With a little bit of time in Tokyo’s Narita Airport, I figured I should try to capture some of my thinking about teaching my Digital English Learning course at Shih Chien University (USC) in Taipei, Taiwan. As expected, the three weeks have disappeared already, and we focused conversations and class activities on issues such as online privacy, creating a professional digital footprint, participatory culture, media literacy, and, of course, digital writing.
Because I was teaching a course for the Applied Foreign Languages Department, most of my students were studying English. Yet, as with all students we teach across all contexts, my students in this course came with differing levels of proficiency. As the mantra goes, “we teach the students who are in front of us,” and after a few days and some formative assessments, I was able to adjust my expectations and pacing as I learned from them and they from me.
Having never fully learned another language myself — and having little official training in teaching English as a second or other language — I adapted many of the reading and writing strategies that I have used across the years, from teaching middle school to graduate school, and our shared efforts — me teaching, them learning; me learning, them teaching — seemed to work quite well. They produced more and more writing as the weeks went on, and that led to more participation in class. In hindsight, I am sure that I could have scaffolded more interaction in class, and helped them get to know one another better, so if I had that portion of my teaching to do over again, I would focus more intently on community building in the first few days.
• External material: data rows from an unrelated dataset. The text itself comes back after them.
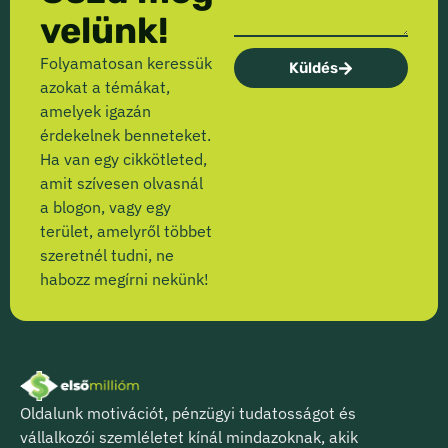
velünk!
Folyamatosan keressük
Küldés
azokat a témákat,
amelyek igazán
érdekelnek benneteket.
Ha van egy cikkötleted,
amit szívesen olvasnál
a blogon, vagy egy
terület, amelyről többet
szeretnél tudni, ne
habozz megírni nekünk!
Oldalunk motivációt, pénzügyi tudatosságot és
vállalkozói szemléletet kínál mindazoknak, akik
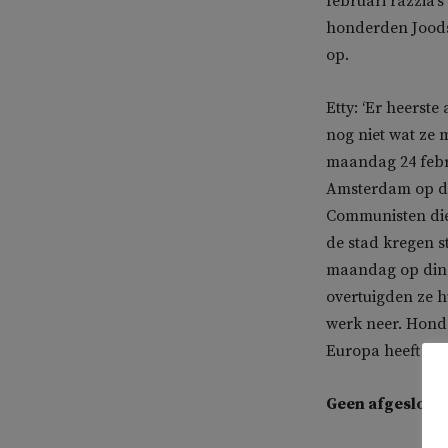
februari razzia’
honderden Joodse
op.
Etty: ‘Er heerste
nog niet wat ze 
maandag 24 febr
Amsterdam op de
Communisten die
de stad kregen s
maandag op dins
overtuigden ze h
werk neer. Hond
Europa heeft iet
Geen afgeslote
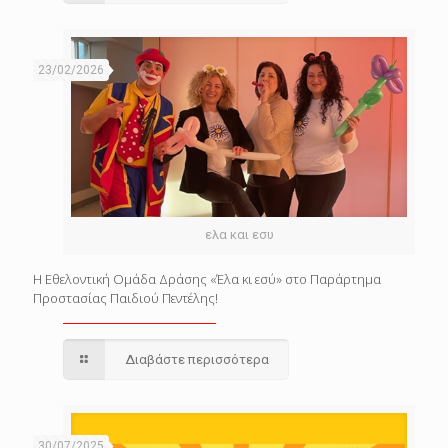
23/02/2026
ελα και εσυ
Η Εθελοντική Ομάδα Δράσης «Έλα κι εσύ» στο Παράρτημα
Προστασίας Παιδιού Πεντέλης!
Διαβάστε περισσότερα
30/07/2025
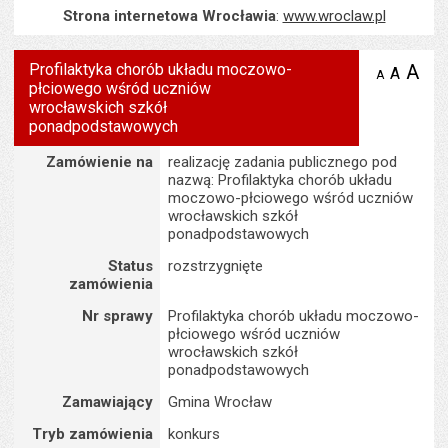
Strona internetowa Wrocławia
:
www.wroclaw.pl
Profilaktyka chorób układu moczowo-
A
po
A
domyś
A
zmniejsz
płciowego wśród uczniów
tekst na
wielk
te
stronie
wrocławskich szkół
tekstu
s
ponadpodstawowych
stron
Szczegóły
Zamówienie na
realizację zadania publicznego pod
nazwą: Profilaktyka chorób układu
moczowo-płciowego wśród uczniów
wrocławskich szkół
ponadpodstawowych
Status
rozstrzygnięte
zamówienia
Nr sprawy
Profilaktyka chorób układu moczowo-
płciowego wśród uczniów
wrocławskich szkół
ponadpodstawowych
Zamawiający
Gmina Wrocław
Tryb zamówienia
konkurs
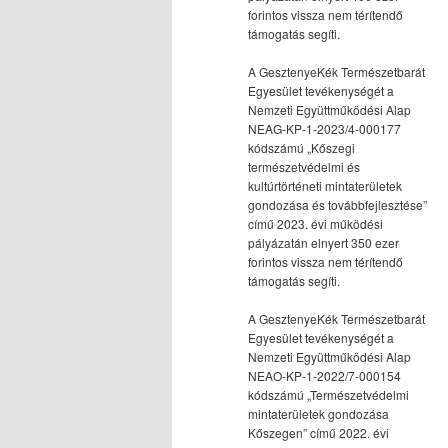
forintos vissza nem térítendő
támogatás segíti.
A GesztenyeKék Természetbarát
Egyesület tevékenységét a
Nemzeti Együttműködési Alap
NEAG-KP-1-2023/4-000177
kódszámú „Kőszegi
természetvédelmi és
kultúrtörténeti mintaterületek
gondozása és továbbfejlesztése”
című 2023. évi működési
pályázatán elnyert 350 ezer
forintos vissza nem térítendő
támogatás segíti.
A GesztenyeKék Természetbarát
Egyesület tevékenységét a
Nemzeti Együttműködési Alap
NEAO-KP-1-2022/7-000154
kódszámú „Természetvédelmi
mintaterületek gondozása
Kőszegen” című 2022. évi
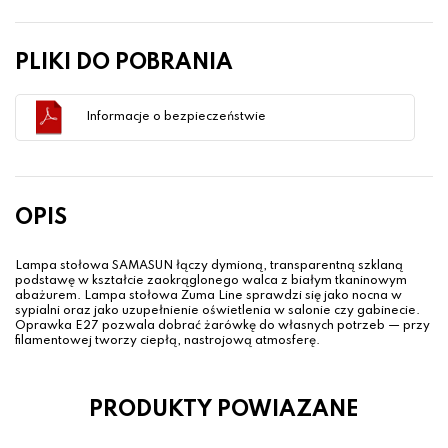
PLIKI DO POBRANIA
Informacje o bezpieczeństwie
OPIS
Lampa stołowa SAMASUN łączy dymioną, transparentną szklaną
podstawę w kształcie zaokrąglonego walca z białym tkaninowym
abażurem. Lampa stołowa Zuma Line sprawdzi się jako nocna w
sypialni oraz jako uzupełnienie oświetlenia w salonie czy gabinecie.
Oprawka E27 pozwala dobrać żarówkę do własnych potrzeb — przy
filamentowej tworzy ciepłą, nastrojową atmosferę.
PRODUKTY POWIAZANE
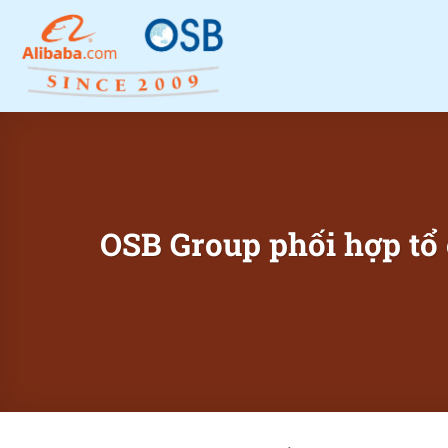
Bỏ
qua
nội
dung
OSB Group phối hợp tổ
Still, I was able to work with them in class as well as through individual writing conferences with many students (on the weekend, no less), and I modeled the researching, thinking, and writing process for them with Google Docs, Citelighter, WriteLab, resources from the Purdue OWL. This also led to modeling and trying a variety of multimedia tools that they could use to create and share their final presentations. Last night, they shared their projects, with most creating work with Prezi and Powtoon.
Most of the projects were quite good, and a few really stood out. One student, TJ, created both a Prezi discussing the positives and negatives of using social media and, embedded within it, he also produced a short live-action film using WeVideo. Using the example of a friend who got in a fight with his girlfriend via social media, TJ demonstrates the ways that he can compose multiple forms of media and blend them together to create an effective argument.
Another student, Emma, took the idea of “remix” that we discussed in the class, and created a mash-up of news stories about Snapchat to complement her brief oral presentation.
As mentioned, many students used PowToon, and Banet’s was one of the most powerful examples. Combining critical media literacy skills with his knowledge of social media and fashion, he effectively blended images of fashion, his own voices, and elements from PowToon to create a compelling description of what the industry is doing — and could do better — with social media.
Finally, Peace found that he could not accomplish all his goals with WeVideo, so he turned to iMovie. Combining his own drawings with screencasting and other found images, Peace creates a thoughtful argument about the ways in which students can, and should, take responsibility for their use of technology in learning.
There are more projects than what I can reasonably feature here in a blog post, yet these four represent a great deal of thinking, writing, and learning that has happened in our brief three weeks together. I’ve enjoyed the experience teaching at Shih Chien, and I hope that you enjoy these students’ projects as much as I have enjoyed watching my students create them.